INSTRUCTION:
Write out every line of the listing below without changing a single character. Leave the pictures out.

Dataset excerpts:
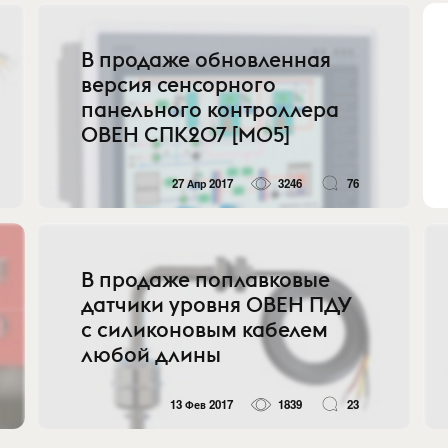
В продаже обновленная
версия сенсорного
панельного контроллера
ОВЕН СПК207 [M05]
27 Апр 2017
3246
76
В продаже поплавковые
датчики уровня ОВЕН ПДУ
с силиконовым кабелем
любой длины
13 Фев 2017
1839
23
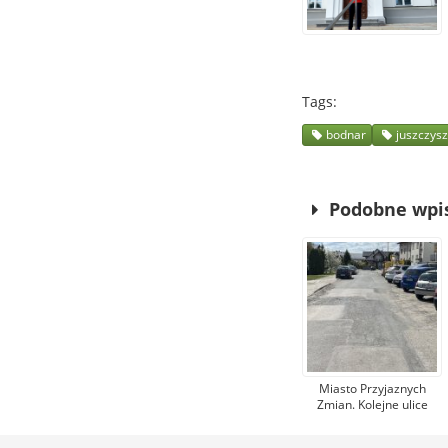
Tags
bodnar
juszczys
Podobne wpi
Miasto Przyjaznych
Zmian. Kolejne ulice
dostaną nową
nawierzchnię asfaltową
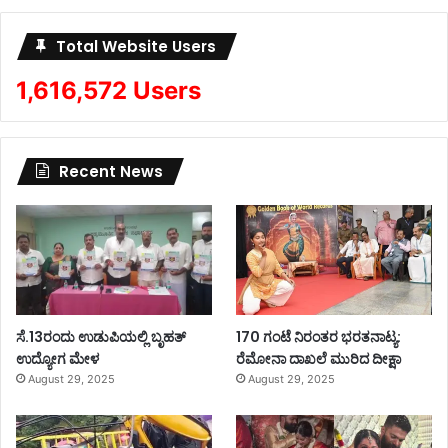
Total Website Users
1,616,572 Users
Recent News
ಸೆ.13ರಂದು ಉಡುಪಿಯಲ್ಲಿ ಬೃಹತ್
170 ಗಂಟೆ ನಿರಂತರ ಭರತನಾಟ್ಯ:
ಉದ್ಯೋಗ ಮೇಳ
ರೆಮೋನಾ ದಾಖಲೆ ಮುರಿದ ದೀಕ್ಷಾ
August 29, 2025
August 29, 2025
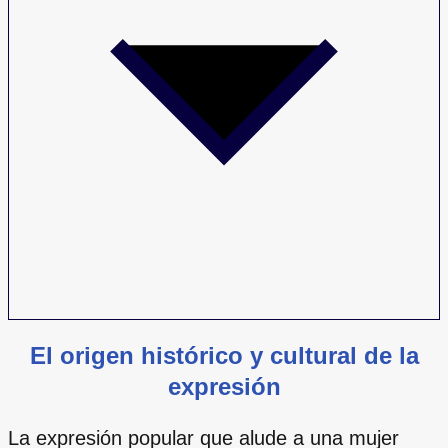
El origen histórico y cultural de la
expresión
La expresión popular que alude a una mujer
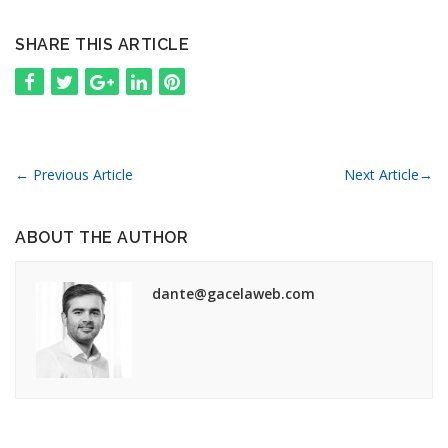
SHARE THIS ARTICLE
←
Previous Article
Next Article
→
ABOUT THE AUTHOR
dante@gacelaweb.com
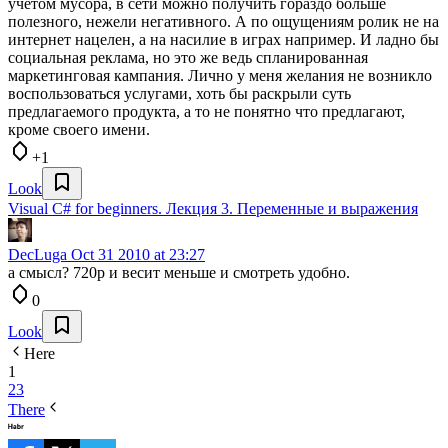
учётом мусора, в сети можно получить гораздо больше
полезного, нежели негативного. А по ощущениям ролик не на
интернет нацелен, а на насилие в играх например. И ладно бы
социальная реклама, но это же ведь спланированная
маркетинговая кампания. Лично у меня желания не возникло
воспользоваться услугами, хоть бы раскрыли суть
предлагаемого продукта, а то не понятно что предлагают,
кроме своего имени.
+1
Look
Visual C# for beginners. Лекция 3. Переменные и выражения
DecLuga
Oct 31 2010 at 23:27
а смысл? 720p и весит меньше и смотреть удобно.
0
Look
Here
1
2
3
There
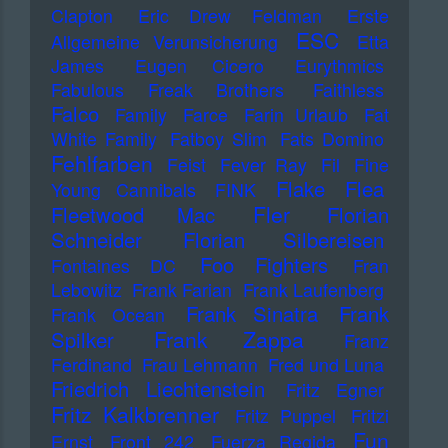
Clapton
Eric Drew Feldman
Erste
ESC
Allgemeine Verunsicherung
Etta
James
Eugen Cicero
Eurythmics
Fabulous Freak Brothers
Faithless
Falco
Family
Farce
Farin Urlaub
Fat
White Family
Fatboy Slim
Fats Domino
Fehlfarben
Feist
Fever Ray
Fil
Fine
Flake
Flea
Young Cannibals
FINK
Fler
Fleetwood Mac
Florian
Schneider
Florian Silbereisen
Foo Fighters
Fontaines DC
Fran
Lebowitz
Frank Farian
Frank Laufenberg
Frank Sinatra
Frank
Frank Ocean
Frank Zappa
Spilker
Franz
Ferdinand
Frau Lehmann
Fred und Luna
Friedrich Liechtenstein
Fritz Egner
Fritz Kalkbrenner
Fritz Puppel
Fritzi
Fun
Ernst
Front 242
Fuerza Regida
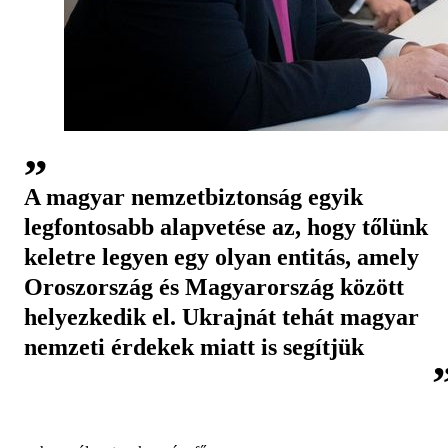
A magyar nemzetbiztonság egyik
legfontosabb alapvetése az, hogy tőlünk
keletre legyen egy olyan entitás, amely
Oroszország és Magyarország között
helyezkedik el. Ukrajnát tehát magyar
nemzeti érdekek miatt is segítjük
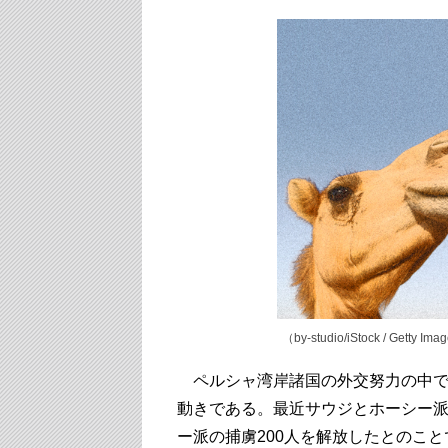
（by-studio
/iStock / Getty Ima
ペルシャ湾岸諸国の外交努力の中で
動きである。最近サウジとホーシー
ー派の捕虜200人を解放したとのこ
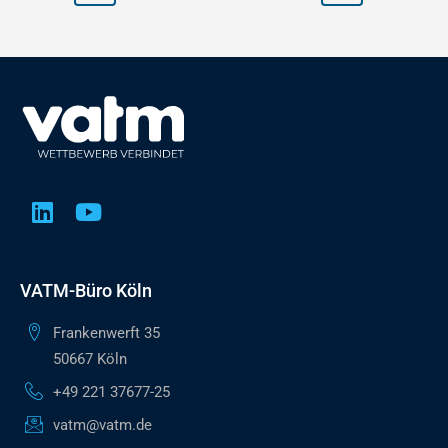
VATM-Büro Köln
Frankenwerft 35
50667 Köln
+49 221 37677-25
vatm@vatm.de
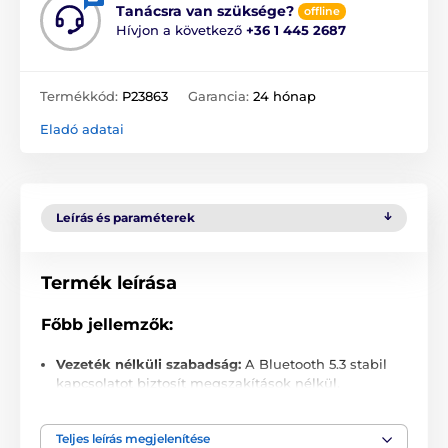
Tanácsra van szüksége?
offline
Hívjon a következő
+36 1 445 2687
Termékkód:
P23863
Garancia:
24 hónap
Eladó adatai
Leírás és paraméterek
Termék leírása
Főbb jellemzők:
Vezeték nélküli szabadság:
A Bluetooth 5.3 stabil
kapcsolatot biztosít megszakítások nélkül.
Összehajtható és hordozható:
Könnyen
elhelyezhető hátizsákban vagy táskában.
Teljes leírás megjelenítése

ANSWER SPACE:
В продаже обновленная
версия сенсорного
панельного контроллера
ОВЕН СПК207 [M05]
27 Апр 2017
3246
76
В продаже поплавковые
датчики уровня ОВЕН ПДУ
с силиконовым кабелем
любой длины
13 Фев 2017
1839
23
Tags
bodnar
juszczys
Podobne wpi
Miasto Przyjaznych
Zmian. Kolejne ulice
dostaną nową
nawierzchnię asfaltową
Total Website Users
1,616,572 Users
Recent News
ಸೆ.13ರಂದು ಉಡುಪಿಯಲ್ಲಿ ಬೃಹತ್
170 ಗಂಟೆ ನಿರಂತರ ಭರತನಾಟ್ಯ:
ಉದ್ಯೋಗ ಮೇಳ
ರೆಮೋನಾ ದಾಖಲೆ ಮುರಿದ ದೀಕ್ಷಾ
August 29, 2025
August 29, 2025
El origen histórico y cultural de la
expresión
La expresión popular que alude a una mujer
SHARE THIS ARTICLE
←
Previous Article
Next Article
→
ABOUT THE AUTHOR
dante@gacelaweb.com
учётом мусора, в сети можно получить гораздо больше
полезного, нежели негативного. А по ощущениям ролик не на
интернет нацелен, а на насилие в играх например. И ладно бы
социальная реклама, но это же ведь спланированная
маркетинговая кампания. Лично у меня желания не возникло
воспользоваться услугами, хоть бы раскрыли суть
предлагаемого продукта, а то не понятно что предлагают,
кроме своего имени.
+1
Look
Visual C# for beginners. Лекция 3. Переменные и выражения
DecLuga
Oct 31 2010 at 23:27
а смысл? 720p и весит меньше и смотреть удобно.
0
Look
Here
1
2
3
There
Clapton
Eric Drew Feldman
Erste
ESC
Allgemeine Verunsicherung
Etta
James
Eugen Cicero
Eurythmics
Fabulous Freak Brothers
Faithless
Falco
Family
Farce
Farin Urlaub
Fat
White Family
Fatboy Slim
Fats Domino
Fehlfarben
Feist
Fever Ray
Fil
Fine
Flake
Flea
Young Cannibals
FINK
Fler
Fleetwood Mac
Florian
Schneider
Florian Silbereisen
Foo Fighters
Fontaines DC
Fran
Lebowitz
Frank Farian
Frank Laufenberg
Frank Sinatra
Frank
Frank Ocean
Frank Zappa
Spilker
Franz
Ferdinand
Frau Lehmann
Fred und Luna
Friedrich Liechtenstein
Fritz Egner
Fritz Kalkbrenner
Fritz Puppel
Fritzi
Fun
Ernst
Front 242
Fuerza Regida
A magyar nemzetbiztonság egyik
legfontosabb alapvetése az, hogy tőlünk
keletre legyen egy olyan entitás, amely
Oroszország és Magyarország között
helyezkedik el. Ukrajnát tehát magyar
nemzeti érdekek miatt is segítjük
（by-studio
/iStock / Getty Ima
ペルシャ湾岸諸国の外交努力の中で
動きである。最近サウジとホーシー
ー派の捕虜200人を解放したとのこ
VATM-Büro Köln
Frankenwerft 35
50667 Köln
+49 221 37677-25
vatm@vatm.de
Tanácsra van szüksége?
offline
Hívjon a következő
+36 1 445 2687
Termékkód:
P23863
Garancia:
24 hónap
Eladó adatai
Leírás és paraméterek
Termék leírása
Főbb jellemzők:
Vezeték nélküli szabadság:
A Bluetooth 5.3 stabil
kapcsolatot biztosít megszakítások nélkül.
Összehajtható és hordozható:
Könnyen
elhelyezhető hátizsákban vagy táskában.
Teljes leírás megjelenítése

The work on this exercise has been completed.